··· Page

Sidney Poitier: “The Sir” Whom The Whole World Loved

Sidney Poitier: “The Sir” Whom The Whole World Loved

English singer-actress Lulu was the first to say it to Sidney Poitier. “If you wanted the sky I’d write across the sky in letters that would soar a thousand feet high; To Sir, With Love,” she sung in the eponymously-titled 1967 film starring Poitier as a Black teacher righting racial discrimination in a British inner city school.

Generations to come would later bow to the thespian qualities of Poitier, the Bahamian-American actor who rose from the school master he played on screen to become a real-life “Sir” earning the English order of knighthood. He was also the first Black to win an Oscar and had more than 50 films to his name over a 70-year career in nearly a century of living.

“It is with great sadness that I learned this morning of the passing of Sir Sidney Poitier,” Bahamas Prime Minister Philip Davis said after the death of the 94-year-old was known on January 7, 2022.

Poitier’s demise came a week after the death of another nonagenarian actor loved by America — Betty White of television’s “Golden Girls” fame — who famously rejected attempts in the 1950s to keep a Black dancer off her show during the days of segregation.

Poitier himself was Hollywood’s first Black matinee idol, who helped open the door for other African-American actors.

“To Sir… with Love Sir Sidney Poitier R.I.P. He showed us how to reach for the stars,” comedic actor Whoopi Goldberg, another Black icon of Hollywood and an Oscar winner herself, wrote on Twitter, quoting the words from Lulu’s song.

Sidney Poitier with, from left, Katharine Houghton, Katharine Hepburn and Spencer Tracy in “Guess Who’s Coming to Dinner” (1967). He played a doctor whose race tests the liberal principles of his prospective in-laws. (Photo: Columbia Pictures)

Poitier was born in Miami on Feb. 20, 1927, and raised on a tomato farm in the Bahamas, and had just one year of formal schooling. He struggled against poverty, illiteracy and prejudice to become one of the first Black actors to be known and accepted in major roles by mainstream audiences.

Poitier picked his roles with care, burying the old Hollywood idea that Black actors could appear only in demeaning contexts as shoeshine boys, train conductors and maids.

“It’s a choice, a clear choice,” Poitier said of his film parts in a 1967 interview. “If the fabric of the society were different, I would scream to high heaven to play villains and to deal with different images of Negro life that would be more dimensional. But I’ll be damned if I do that at this stage of the game.”

Although often simmering with repressed anger, his characters responded to injustice with quiet determination. They met hatred with reason and forgiveness, sending a reassuring message to white audiences and exposing Poitier to attack as an Uncle Tom when the civil rights movement took a more militant turn in the late 1960s.

······

* _Problem 1_
From the article on Sidney Poitier, list the actors named alongside him in the photo caption for "Guess Who's Coming to Dinner."
* _Problem 2_
Copy the part of the Sidney Poitier article that opens with the words containing "Poitier’s demise came" and closes with "days of segregation.".

··· Stored data

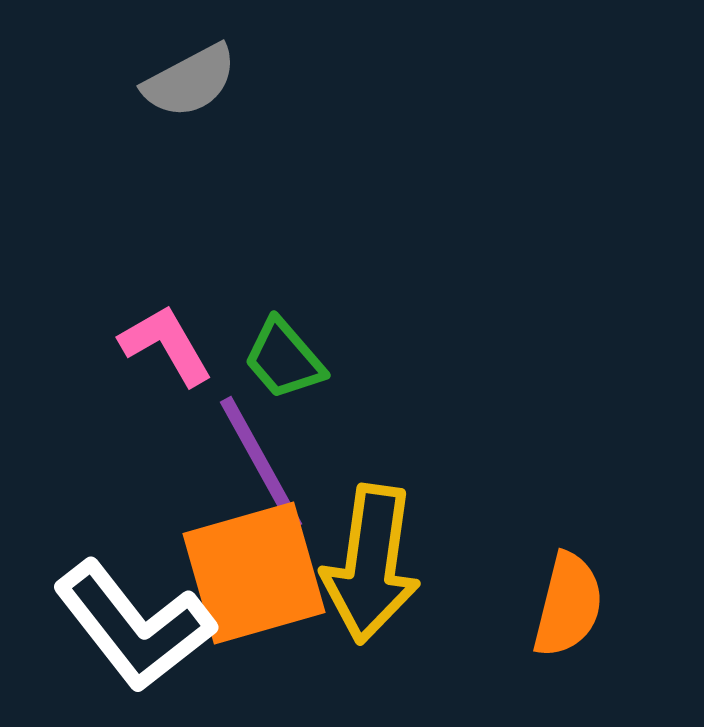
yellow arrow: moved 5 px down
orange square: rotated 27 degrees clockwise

······

* _Right answer 1_
Katharine Houghton, Katharine Hepburn, Spencer Tracy

* _Right answer 2_
Poitier’s demise came a week after the death of another nonagenarian actor loved by America — Betty White of television’s “Golden Girls” fame — who famously rejected attempts in the 1950s to keep a Black dancer off her show during the days of segregation.